A further problem encountered by patients who are using full face, nasal or nose and mouth masks is that the portion of the patient interface that seals around the nasal bridge prevents the patient from wearing spectacles. Additionally it may give the sensation of being closed in, leading to a feeling of claustrophobia, particularly when combined with a mouth-sealing portion. A further disadvantage is that any leaks that may occur can affect the sensitive area surrounding the eyes.
One form of nasal assembly known as a nasal puff is described in U.S. Pat. No. 4,782,832 (Trimble et al.). This device has a pair of nasal puffs together with a plenum chamber held in place with a harness assembly adapted to be worn over the head of the patient. The device does not provide a mouth seal.
Another form of known nozzle assembly is described in U.S. Pat. No. 6,431,172 (Bordewick et al.). The patent discloses a device with nares elements mounted on an inflatable plenum chamber. Again this does not provide any structure for sealing the mouth.
One typical example of a known nasal mask is described in U.S. Pat. No. 5,243,971 (Sullivan et al.). This has a ballooning seal in order to fit the patient's nose and facial contours but does not provide a mouth seal. The contents of this patent are hereby incorporated by cross-reference.
WO 01/97893 A1 (Frater et al.), the content of which is hereby incorporated by cross-reference, describes a mask system for delivering air to a user including a suspension mechanism. This suspension mechanism allows relative movement between a face-contacting portion and a mask shell.
A known example of a full face mask is described in U.S. Pat. No. 6,513,526 B2 (Kwok et al.), incorporated herein by reference in its entirety. Whilst providing a facial contour and sealing mechanism that incorporates both the nasal and mouth, this mask cannot flex to adapt to changes in jaw movement and head position throughout the night.
A known example of a nose and mouth mask is described in U.S. Pat. No. 5,560,354 (Berthon-Jones et al.), the content of which is hereby incorporated by cross-reference.
U.S. Patent Application Publication 2002/0069872 A1 (Gradon et al.) describes a mouthpiece which seals the oral cavity against ‘mouth leak’. This mouthpiece includes both intra-oral and extra-oral sealing means and can be kept in place without the need for straps. WO 01/95965 (Gradon et al.) describes a similar mouthpiece for supplying humidified gases to a user.

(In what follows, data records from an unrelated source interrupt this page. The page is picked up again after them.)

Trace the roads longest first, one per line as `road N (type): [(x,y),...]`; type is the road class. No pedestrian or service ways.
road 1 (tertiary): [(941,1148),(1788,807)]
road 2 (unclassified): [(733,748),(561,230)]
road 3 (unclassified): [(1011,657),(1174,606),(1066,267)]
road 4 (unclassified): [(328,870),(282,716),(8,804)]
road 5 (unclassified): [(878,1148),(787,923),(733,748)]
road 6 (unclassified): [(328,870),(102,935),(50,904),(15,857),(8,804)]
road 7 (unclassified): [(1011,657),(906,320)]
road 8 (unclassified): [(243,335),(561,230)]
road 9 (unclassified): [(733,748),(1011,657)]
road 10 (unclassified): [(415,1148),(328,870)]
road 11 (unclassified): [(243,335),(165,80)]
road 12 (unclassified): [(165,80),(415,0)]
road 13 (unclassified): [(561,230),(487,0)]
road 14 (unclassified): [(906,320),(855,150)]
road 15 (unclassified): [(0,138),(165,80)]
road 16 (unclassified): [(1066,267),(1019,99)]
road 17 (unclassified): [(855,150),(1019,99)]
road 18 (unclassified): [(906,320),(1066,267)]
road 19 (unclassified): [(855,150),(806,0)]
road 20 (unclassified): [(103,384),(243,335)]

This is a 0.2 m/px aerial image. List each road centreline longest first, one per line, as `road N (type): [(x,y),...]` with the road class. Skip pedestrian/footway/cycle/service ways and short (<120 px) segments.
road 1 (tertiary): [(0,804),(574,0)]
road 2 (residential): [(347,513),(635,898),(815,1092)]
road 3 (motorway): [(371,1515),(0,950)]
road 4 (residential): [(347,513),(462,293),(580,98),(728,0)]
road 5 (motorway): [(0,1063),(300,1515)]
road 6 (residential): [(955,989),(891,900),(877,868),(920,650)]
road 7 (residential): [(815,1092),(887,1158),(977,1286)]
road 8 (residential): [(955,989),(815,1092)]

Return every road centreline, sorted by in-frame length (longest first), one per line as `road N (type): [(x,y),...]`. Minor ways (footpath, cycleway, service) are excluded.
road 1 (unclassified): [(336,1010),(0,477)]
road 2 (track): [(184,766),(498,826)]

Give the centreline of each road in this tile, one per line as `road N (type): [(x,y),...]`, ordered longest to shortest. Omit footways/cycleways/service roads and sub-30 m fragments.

U.S. Pat. No. 6,571,798 B1 (Thornton) describes an oral device for improving a patient's breathing together with a connecting post that provides a standard interface to a CPAP patient interface. The oral device is said to extend the lower jaw of the patient and thus open the breathing passage. The oral device is clenched between the teeth which may lead to discomfort and if mask pressures are high can lead to the slow creep of gums around the teeth due to the sustained load.
U.S. Pat. No. 1,873,160 (Sturtevant) describes a cylindrical air chamber held in position by a mouth portion that extends between the lips and teeth. The mouth portion may prove irritating and lead to discomfort when used for long periods.
A problem with patient interfaces which incorporate oral appliances is that they can be uncomfortable for patients. Therefore, a need has developed in the art to address the problems of the prior art.